The fallout from the SNA crisis of the last fortnight is a good example. At a national level, officials have a blunt and constant refrain: SNA numbers are not being cut; in fact, even before last week’s political fudge, the number of SNAs next September would be 1,717 higher than now. That’s fine in the aggregate, but tell that to the individual schools who were losing SNAs, and the parents whose children were faced with losing an indispensable support.
That tension, between macro promises and micro reality, runs across much of public policy. Look at housing: at the macro level, the Government’s story is positive: more homes were built last year than since the Celtic Tiger, no government has ever spent as much money on public housing, and billions are now being invested in the water system and power grid to serve the homes of tomorrow. But tell any of that to the 55,000 adults who found themselves in emergency accommodation in the last decade, or the 17,000 people who were living in hotels and shelters at the end of January.
The same tension applies to the rent reforms that took effect last weekend. On their face they offer increased security for renters – most landlords now cannot kick out a tenant for six years, once the tenant is meeting their own obligations – but at a micro level, any new tenancy will cost around 25% more than it previously did. Security of tenure is fine if you can afford the rent; it’s useless if you’re priced out of a new home. The same goes for health: record spending and investment is of little use when your only experience is of a waiting list.

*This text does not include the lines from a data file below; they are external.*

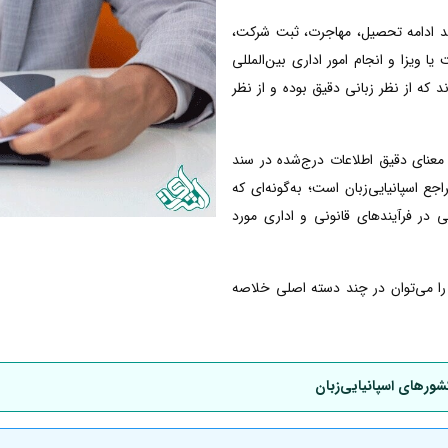
انند ادامه تحصیل، مهاجرت، ثبت شرکت،
ا ویزا و انجام امور اداری بین‌المللی
ند که از نظر زبانی دقیق بوده و از نظر
معنای دقیق اطلاعات درج‌شده در سند
 اسپانیایی‌زبان است؛ به‌گونه‌ای که
ی در فرآیندهای قانونی و اداری مورد
ی را می‌توان در چند دسته اصلی خلاصه
شورهای اسپانیایی‌زبان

The State measures inputs, but people only experience outcomes. You can publish strategies and set targets and allocate budgets however you like. Individual outcomes aren’t a table-top exercise: they’re messy, and demand accountability in a way that system-wide indicators rarely accommodate.
When the macro becomes the primary measure of success – and the primary way the State communicates with its people – those experiencing the micro begin to withdraw their trust. At a time when so much is outside the government’s direct realm of control, they’d do well to remember that.